Generally, writers should be…well…writing. But what happens when your stuck? You are confused on a scene, character, or your prose, all of these may be the tale-tell signs that you need some distance from your story. Even the dutiful writer may benefit from a vacation apart form the manuscript. You can still work. Brainstorming isn’t writing, but it is productive. Researching isn’t writing, but it’s productive. Pondering writing, but it’s productive. Reading writing books or even novels isn’t writing, but – you get the idea. Technically, we’re always writing within our minds, so you shouldn’t be ashamed if your taking time to contemplate your project because it’s all part of the process.
These frustrating periods are the very reason people join writers groups or have critique partners. Sometime someone has the answers because they are not as emotionally involved in you novel as you are. They may have run across the same problem at some point. Even if no one has any insights to help, you may get the motivation to keep going. These people are your cheerleaders, moving you forward no matter how immovable you feel.

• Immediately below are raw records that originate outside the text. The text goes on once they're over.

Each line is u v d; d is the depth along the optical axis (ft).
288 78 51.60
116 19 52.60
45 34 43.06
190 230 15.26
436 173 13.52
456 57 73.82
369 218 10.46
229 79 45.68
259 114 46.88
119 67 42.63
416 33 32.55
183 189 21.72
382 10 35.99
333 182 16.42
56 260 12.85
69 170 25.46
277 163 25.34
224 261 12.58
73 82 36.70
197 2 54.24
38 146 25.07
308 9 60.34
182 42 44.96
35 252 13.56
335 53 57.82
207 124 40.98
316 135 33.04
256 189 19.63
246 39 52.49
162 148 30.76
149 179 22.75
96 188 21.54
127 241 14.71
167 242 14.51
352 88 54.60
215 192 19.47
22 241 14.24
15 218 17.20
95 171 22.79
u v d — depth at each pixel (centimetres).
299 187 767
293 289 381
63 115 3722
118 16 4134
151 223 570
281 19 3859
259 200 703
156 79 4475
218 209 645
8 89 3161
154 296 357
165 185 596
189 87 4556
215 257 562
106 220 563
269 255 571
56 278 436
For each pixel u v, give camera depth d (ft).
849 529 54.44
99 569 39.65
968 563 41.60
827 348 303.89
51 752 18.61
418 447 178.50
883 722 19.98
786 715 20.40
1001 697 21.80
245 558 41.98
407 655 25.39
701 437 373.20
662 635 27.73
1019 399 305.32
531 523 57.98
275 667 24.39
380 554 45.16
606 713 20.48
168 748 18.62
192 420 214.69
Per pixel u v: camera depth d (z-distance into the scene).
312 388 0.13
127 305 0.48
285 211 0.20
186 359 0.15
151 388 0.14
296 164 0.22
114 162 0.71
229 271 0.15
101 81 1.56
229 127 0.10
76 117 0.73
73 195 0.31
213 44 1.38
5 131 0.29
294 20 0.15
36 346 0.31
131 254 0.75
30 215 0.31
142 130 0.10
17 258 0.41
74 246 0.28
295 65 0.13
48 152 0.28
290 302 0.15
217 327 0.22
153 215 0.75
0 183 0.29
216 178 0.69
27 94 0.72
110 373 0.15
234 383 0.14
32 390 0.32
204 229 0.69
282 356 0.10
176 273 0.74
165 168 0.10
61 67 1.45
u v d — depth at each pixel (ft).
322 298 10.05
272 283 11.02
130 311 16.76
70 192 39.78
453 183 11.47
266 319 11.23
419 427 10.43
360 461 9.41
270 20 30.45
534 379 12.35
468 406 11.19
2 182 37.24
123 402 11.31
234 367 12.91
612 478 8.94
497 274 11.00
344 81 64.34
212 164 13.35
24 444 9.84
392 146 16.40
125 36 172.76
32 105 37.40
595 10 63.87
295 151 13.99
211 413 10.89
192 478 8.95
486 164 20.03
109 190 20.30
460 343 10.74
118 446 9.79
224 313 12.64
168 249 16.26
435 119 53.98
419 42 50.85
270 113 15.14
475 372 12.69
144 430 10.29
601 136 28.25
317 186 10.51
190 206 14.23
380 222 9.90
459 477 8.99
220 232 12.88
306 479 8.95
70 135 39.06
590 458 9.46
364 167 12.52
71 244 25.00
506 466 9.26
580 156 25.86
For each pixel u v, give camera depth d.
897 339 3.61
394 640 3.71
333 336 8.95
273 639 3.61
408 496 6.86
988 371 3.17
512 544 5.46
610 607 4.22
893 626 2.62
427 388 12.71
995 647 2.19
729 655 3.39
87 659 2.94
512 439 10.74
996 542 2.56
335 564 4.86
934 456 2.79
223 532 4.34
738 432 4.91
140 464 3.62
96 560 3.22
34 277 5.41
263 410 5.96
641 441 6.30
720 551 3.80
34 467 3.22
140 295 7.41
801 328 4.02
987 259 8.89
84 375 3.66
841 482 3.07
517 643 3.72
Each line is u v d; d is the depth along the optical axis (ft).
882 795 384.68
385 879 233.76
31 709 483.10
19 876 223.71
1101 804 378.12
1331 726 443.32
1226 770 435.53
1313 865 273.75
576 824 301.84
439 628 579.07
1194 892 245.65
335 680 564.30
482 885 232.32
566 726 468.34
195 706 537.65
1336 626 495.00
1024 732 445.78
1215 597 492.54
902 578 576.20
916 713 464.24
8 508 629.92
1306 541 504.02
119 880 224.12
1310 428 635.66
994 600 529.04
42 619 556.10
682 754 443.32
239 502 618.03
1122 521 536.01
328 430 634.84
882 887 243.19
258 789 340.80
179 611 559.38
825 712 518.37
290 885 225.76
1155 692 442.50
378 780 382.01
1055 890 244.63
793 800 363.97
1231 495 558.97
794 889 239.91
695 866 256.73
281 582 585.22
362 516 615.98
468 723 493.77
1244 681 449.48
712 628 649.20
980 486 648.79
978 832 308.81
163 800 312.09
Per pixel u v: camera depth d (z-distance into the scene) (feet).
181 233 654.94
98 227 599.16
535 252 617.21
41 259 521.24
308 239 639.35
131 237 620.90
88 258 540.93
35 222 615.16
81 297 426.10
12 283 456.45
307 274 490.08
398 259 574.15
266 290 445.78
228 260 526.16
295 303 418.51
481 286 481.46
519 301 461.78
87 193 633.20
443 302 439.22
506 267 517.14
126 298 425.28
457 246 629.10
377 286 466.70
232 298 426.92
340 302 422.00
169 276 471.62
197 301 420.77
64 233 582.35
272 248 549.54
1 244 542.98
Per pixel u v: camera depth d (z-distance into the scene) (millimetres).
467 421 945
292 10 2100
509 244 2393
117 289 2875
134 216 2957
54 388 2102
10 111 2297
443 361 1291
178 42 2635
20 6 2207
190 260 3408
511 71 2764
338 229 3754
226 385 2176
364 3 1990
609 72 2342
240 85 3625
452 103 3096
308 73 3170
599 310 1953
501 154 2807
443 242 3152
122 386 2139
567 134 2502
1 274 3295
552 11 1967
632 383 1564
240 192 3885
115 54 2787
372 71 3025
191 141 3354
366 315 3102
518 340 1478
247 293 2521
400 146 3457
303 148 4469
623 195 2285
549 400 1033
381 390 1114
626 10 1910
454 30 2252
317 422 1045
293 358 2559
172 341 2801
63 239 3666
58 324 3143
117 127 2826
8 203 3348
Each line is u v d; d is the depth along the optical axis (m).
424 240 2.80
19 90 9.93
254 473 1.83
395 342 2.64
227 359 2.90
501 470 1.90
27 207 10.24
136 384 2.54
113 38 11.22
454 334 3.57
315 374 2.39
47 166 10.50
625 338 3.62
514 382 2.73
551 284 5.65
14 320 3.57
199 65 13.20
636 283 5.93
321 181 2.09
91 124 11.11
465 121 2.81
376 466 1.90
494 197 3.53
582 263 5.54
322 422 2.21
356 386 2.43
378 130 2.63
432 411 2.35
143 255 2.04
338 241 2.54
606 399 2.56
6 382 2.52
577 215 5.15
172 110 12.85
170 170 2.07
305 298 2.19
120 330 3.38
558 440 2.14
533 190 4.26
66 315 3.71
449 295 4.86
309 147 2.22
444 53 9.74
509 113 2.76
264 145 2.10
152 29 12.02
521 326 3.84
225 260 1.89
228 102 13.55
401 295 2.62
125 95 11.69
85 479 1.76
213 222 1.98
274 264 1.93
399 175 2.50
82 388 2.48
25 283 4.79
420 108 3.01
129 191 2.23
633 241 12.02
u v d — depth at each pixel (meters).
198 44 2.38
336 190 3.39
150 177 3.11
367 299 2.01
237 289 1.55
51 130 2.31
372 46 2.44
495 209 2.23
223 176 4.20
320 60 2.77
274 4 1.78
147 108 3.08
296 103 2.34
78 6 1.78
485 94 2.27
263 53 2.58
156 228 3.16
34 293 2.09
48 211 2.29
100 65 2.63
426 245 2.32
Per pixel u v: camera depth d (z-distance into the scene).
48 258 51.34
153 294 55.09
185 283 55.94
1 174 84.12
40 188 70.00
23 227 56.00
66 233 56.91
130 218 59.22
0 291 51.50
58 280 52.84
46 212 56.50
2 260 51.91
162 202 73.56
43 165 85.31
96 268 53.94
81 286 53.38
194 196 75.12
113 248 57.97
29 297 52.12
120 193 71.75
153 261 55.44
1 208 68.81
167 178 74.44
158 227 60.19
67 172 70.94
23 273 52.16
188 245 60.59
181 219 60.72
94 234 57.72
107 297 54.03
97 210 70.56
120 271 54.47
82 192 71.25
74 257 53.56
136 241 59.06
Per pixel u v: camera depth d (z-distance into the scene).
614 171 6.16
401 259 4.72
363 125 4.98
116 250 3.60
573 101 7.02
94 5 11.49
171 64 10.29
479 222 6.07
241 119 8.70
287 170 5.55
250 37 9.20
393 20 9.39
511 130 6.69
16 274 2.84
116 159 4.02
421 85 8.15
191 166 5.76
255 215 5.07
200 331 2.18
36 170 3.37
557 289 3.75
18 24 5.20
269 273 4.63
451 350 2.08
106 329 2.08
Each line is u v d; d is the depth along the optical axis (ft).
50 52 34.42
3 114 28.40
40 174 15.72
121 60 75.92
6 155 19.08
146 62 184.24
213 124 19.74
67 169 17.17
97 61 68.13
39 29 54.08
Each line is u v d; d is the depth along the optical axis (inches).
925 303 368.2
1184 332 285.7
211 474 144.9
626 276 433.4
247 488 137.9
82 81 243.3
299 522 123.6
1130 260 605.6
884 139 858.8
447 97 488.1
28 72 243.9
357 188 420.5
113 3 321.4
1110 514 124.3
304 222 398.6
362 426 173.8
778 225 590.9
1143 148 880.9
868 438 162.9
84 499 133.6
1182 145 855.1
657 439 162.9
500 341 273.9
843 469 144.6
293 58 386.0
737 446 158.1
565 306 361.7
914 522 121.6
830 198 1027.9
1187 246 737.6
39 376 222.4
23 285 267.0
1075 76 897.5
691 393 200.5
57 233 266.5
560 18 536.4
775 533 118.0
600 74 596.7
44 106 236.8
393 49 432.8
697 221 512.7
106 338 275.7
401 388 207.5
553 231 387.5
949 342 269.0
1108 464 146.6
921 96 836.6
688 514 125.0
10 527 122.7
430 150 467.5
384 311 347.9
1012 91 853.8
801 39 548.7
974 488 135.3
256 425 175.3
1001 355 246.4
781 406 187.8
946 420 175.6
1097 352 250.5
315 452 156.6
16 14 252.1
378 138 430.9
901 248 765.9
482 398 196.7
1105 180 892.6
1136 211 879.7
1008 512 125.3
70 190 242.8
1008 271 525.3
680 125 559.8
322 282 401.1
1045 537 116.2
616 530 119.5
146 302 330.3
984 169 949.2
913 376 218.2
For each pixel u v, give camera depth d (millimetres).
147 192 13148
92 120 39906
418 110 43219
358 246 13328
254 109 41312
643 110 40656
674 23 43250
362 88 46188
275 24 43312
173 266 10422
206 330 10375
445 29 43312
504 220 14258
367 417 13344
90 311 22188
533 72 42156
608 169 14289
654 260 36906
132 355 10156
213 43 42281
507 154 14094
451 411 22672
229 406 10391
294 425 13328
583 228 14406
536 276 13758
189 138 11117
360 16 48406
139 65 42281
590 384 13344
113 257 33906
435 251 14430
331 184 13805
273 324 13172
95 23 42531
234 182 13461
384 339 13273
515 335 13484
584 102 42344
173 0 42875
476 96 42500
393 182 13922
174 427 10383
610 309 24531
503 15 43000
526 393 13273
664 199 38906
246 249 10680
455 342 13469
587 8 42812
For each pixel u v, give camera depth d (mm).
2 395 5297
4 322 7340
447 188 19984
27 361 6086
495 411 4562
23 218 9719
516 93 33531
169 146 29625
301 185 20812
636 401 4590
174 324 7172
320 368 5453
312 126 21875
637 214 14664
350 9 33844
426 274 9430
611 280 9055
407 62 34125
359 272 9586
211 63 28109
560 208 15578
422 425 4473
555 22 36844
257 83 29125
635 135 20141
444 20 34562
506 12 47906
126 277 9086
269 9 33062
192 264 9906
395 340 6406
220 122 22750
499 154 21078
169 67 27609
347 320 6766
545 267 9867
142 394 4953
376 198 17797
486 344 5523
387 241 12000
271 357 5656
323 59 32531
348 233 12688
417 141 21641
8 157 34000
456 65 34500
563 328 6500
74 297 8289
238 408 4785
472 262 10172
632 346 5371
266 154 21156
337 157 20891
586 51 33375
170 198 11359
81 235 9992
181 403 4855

When you reach those moments where you feel that you have dug yourself into a ten ft. deep hole, remember that you can always get yourself out. Sometimes the “just keep writing” mantra is the answer, but a good writer needs to know when a stronger game-plan is required to tackle the issues in their work. It’s never wise to take too much time away from writing, but taking a few days, a week, or maybe even two weeks could be the refresher that you need to be a better writer. Rely on others, draw from the life around you, and attack the problems with fresh eyes and clear mentality.